# [SET OF TASKS]
1 > In the cocktail bar post, what is the blended Greenpoint made with?
2 > Extract the passage of the cocktail bar post between "To order, there" and "apricot stumped ’em.)", inclusive.
3 > List every taste the cocktail bar post names as one a customer might favor.

To order, there are no menus. The server, dressed in nouveau flapper garb, asks what you like. Which kinds of liquor warm you with fondness and which disagree with you? What tastes do you favor? Pepperiness, sweetness, boldness, creaminess, spiciness, saltiness, bitterness? Have a favorite fruit? Say it. (Although apricot stumped ’em.)

What you get is ultimately the bartender’s choice. The four of us ordered three cocktails each without any repeats. We progressed through a wild array of styles and glasses. I started with a festive nutmeg-topped nog made with an egg and rye (or was that rum?). Next was a strawberry Collins, too fruity and carbonated for my taste, a dentist’s-mirror-like steel stirrer-spoon leaning inside the tall glass. Last was a blended Greenpoint, stiff yet smooth with rye, yellow chartreuse, orange bitters and a lemon twist. Other craziness at the table included a drink festooned with more fruit than Carmen Miranda’s hat, a blackberry cobbler, a bramble, a Harvard, and a “breakfast cocktail” made with gin, lemon juice and orange marmalade, which was offered as a substitute for the apricot deficiency.

Thursday | May 15, 2008 | 7:19 PM
This Is the Title of the Blog Post

An ATM receipt, strangely lacking, from a bodega on Prince Street near Mulberry.

An ATM receipt.

Wednesday | May 14, 2008 | 7:13 PM
Death & Co.

I dunno, Death & Co.: I expected Old West saloon-style double doors. Maybe Daniel Day-Lewis shouting, “I. Drink. Your. Cocktail!” Instead, the imposing wood and steel facade, which has no windows, was blocked by a large but friendly man with opaque sunglasses who asked, “You flyin’ solo tonight?”

“Uh, just me,” I said.

“Hold on. Lemme see if they’re ready.”

Entries taken from a collection:
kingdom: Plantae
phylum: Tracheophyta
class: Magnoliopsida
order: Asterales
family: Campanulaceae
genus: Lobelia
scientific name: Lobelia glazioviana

* * *

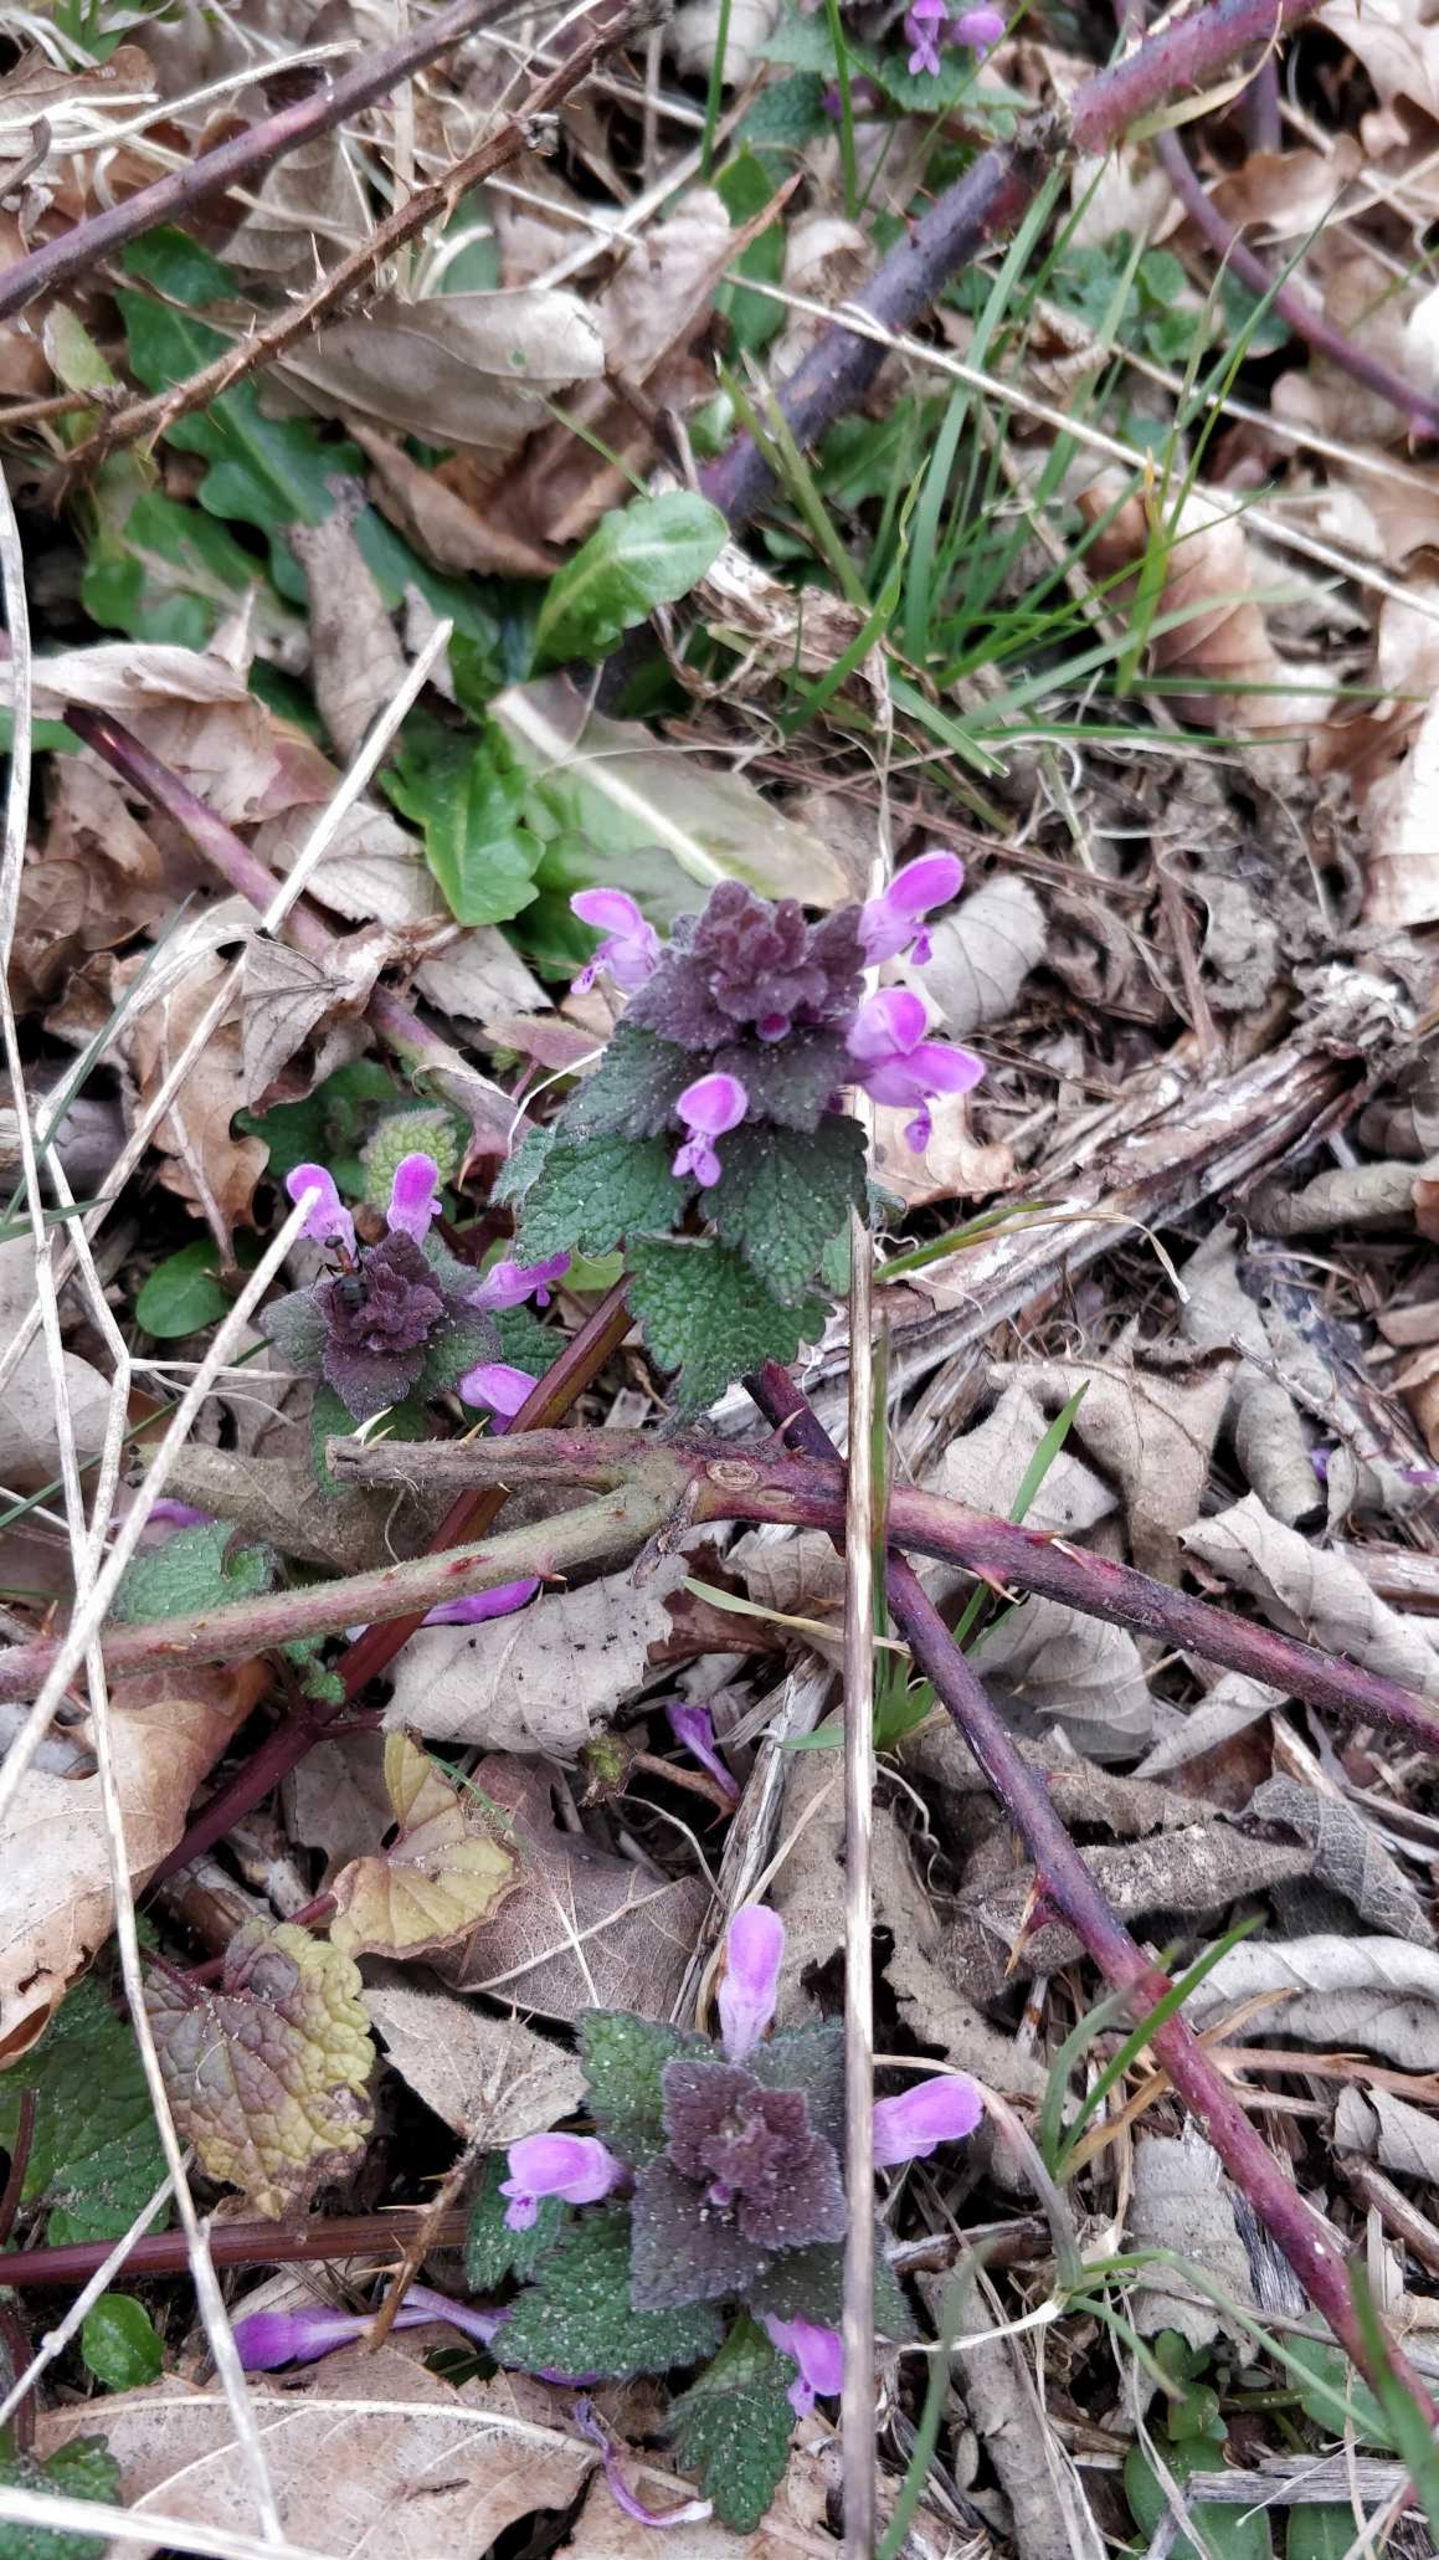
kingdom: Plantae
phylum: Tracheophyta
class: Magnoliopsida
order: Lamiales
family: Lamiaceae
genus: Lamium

# [EXPECTED OUTPUTS]
1 > Rye, yellow chartreuse, orange bitters and a lemon twist.

2 >
To order, there are no menus. The server, dressed in nouveau flapper garb, asks what you like. Which kinds of liquor warm you with fondness and which disagree with you? What tastes do you favor? Pepperiness, sweetness, boldness, creaminess, spiciness, saltiness, bitterness? Have a favorite fruit? Say it. (Although apricot stumped ’em.)

3 > Pepperiness, sweetness, boldness, creaminess, spiciness, saltiness, bitterness